The task
Copy the entries word for word, from the line that contains "Каша пшенная рассыпчатая с маслом" through the end of the entries. Leave the pictures out of your copy.

_ _ _ _ _ _ _

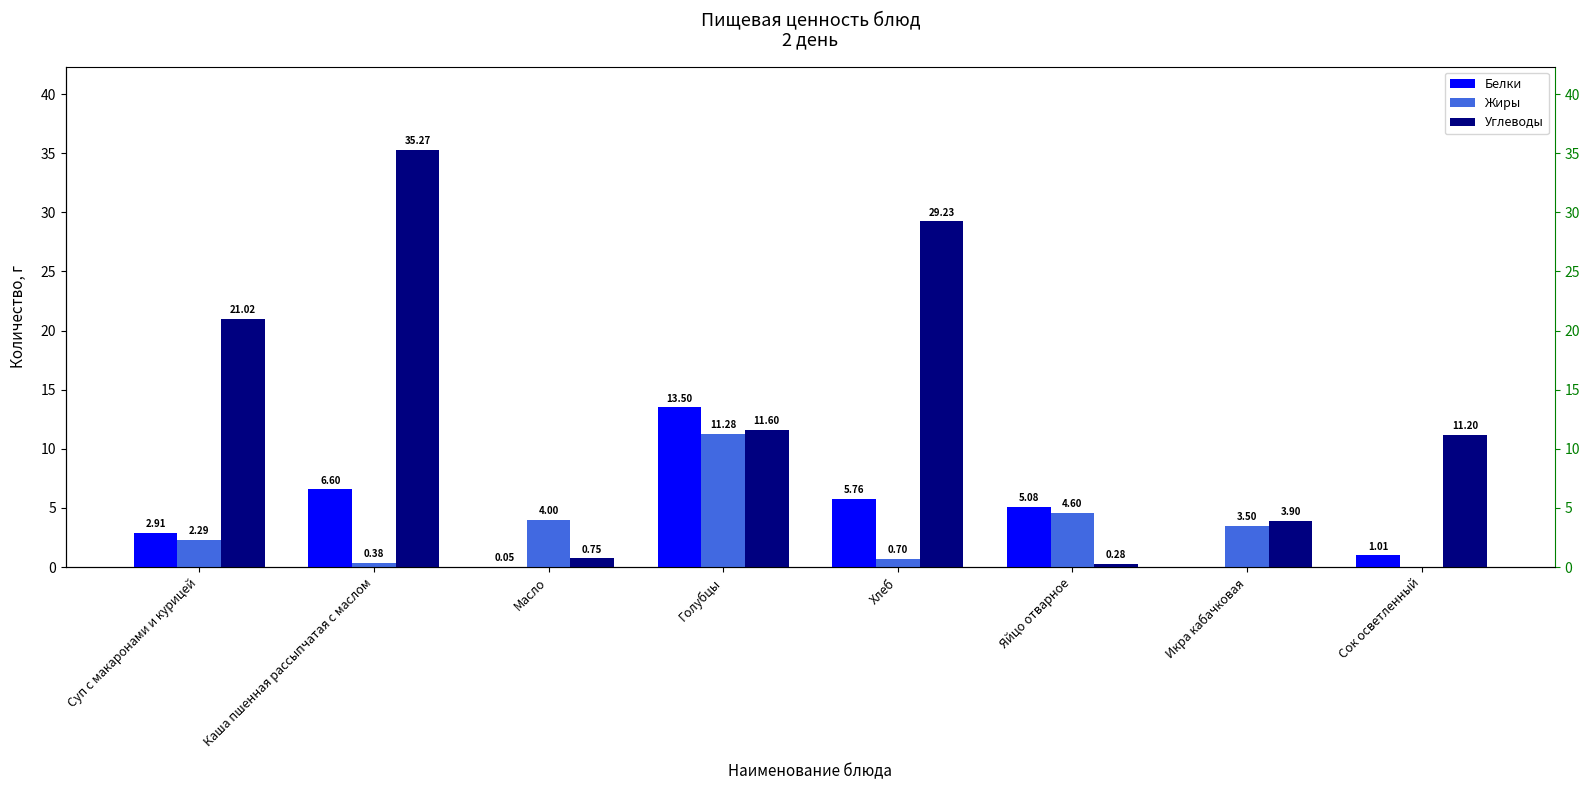

At which category is the sum across all series the highest?

Каша пшенная рассыпчатая с маслом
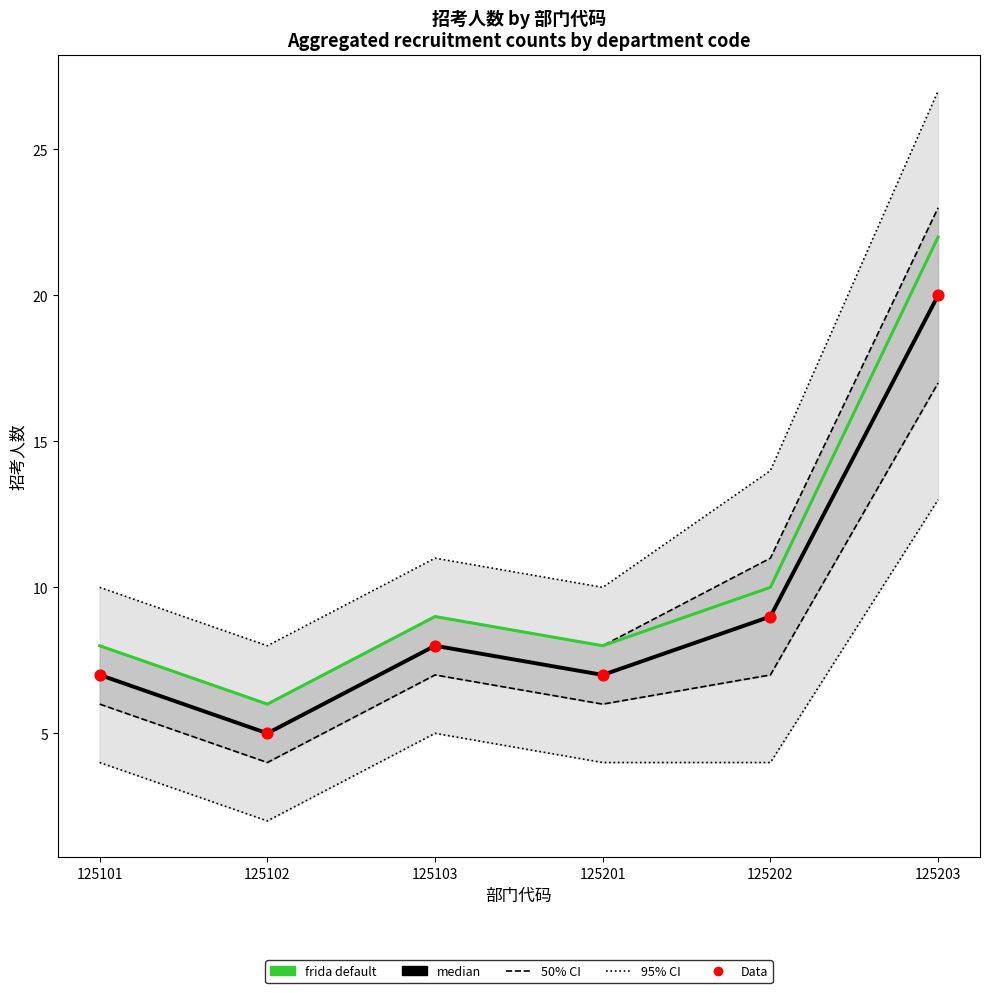

At how many categories does at least one series exceed 6?

5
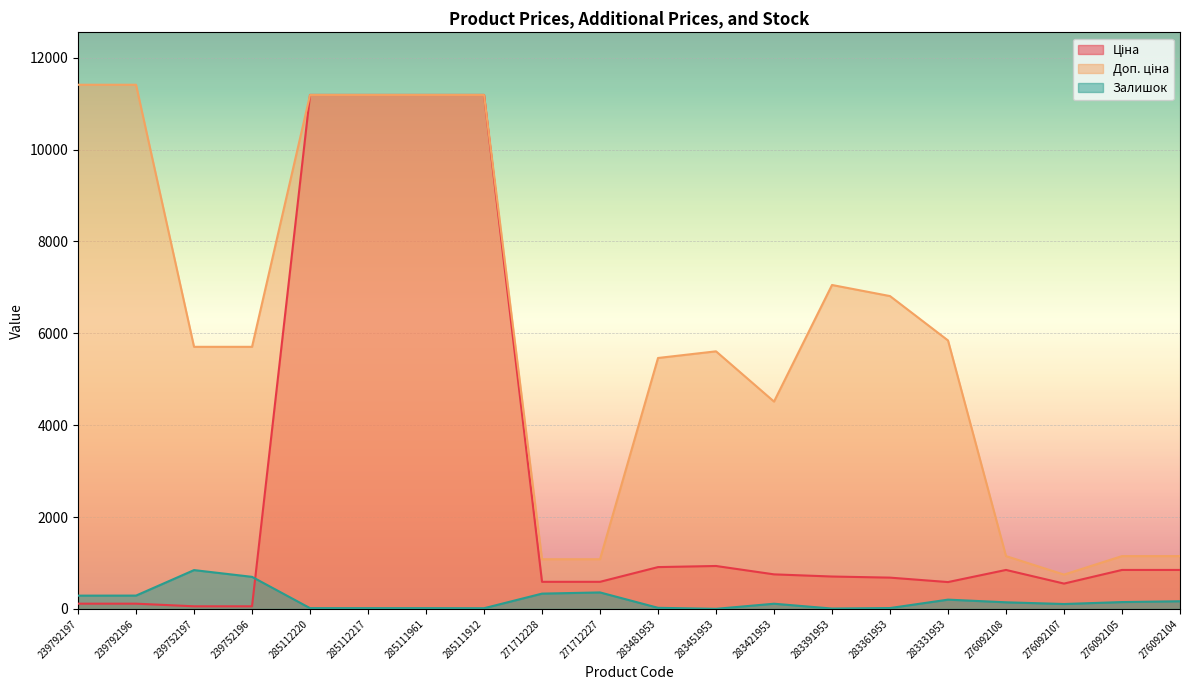

At 283361953, list the series in order from smallest to largest.

Залишок, Ціна, Доп. ціна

_ _ _ _ _ _ _

Response
Каша пшенная рассыпчатая с маслом

At how many categories does at least one series exceed 6?

5

At 283361953, list the series in order from smallest to largest.

Залишок, Ціна, Доп. ціна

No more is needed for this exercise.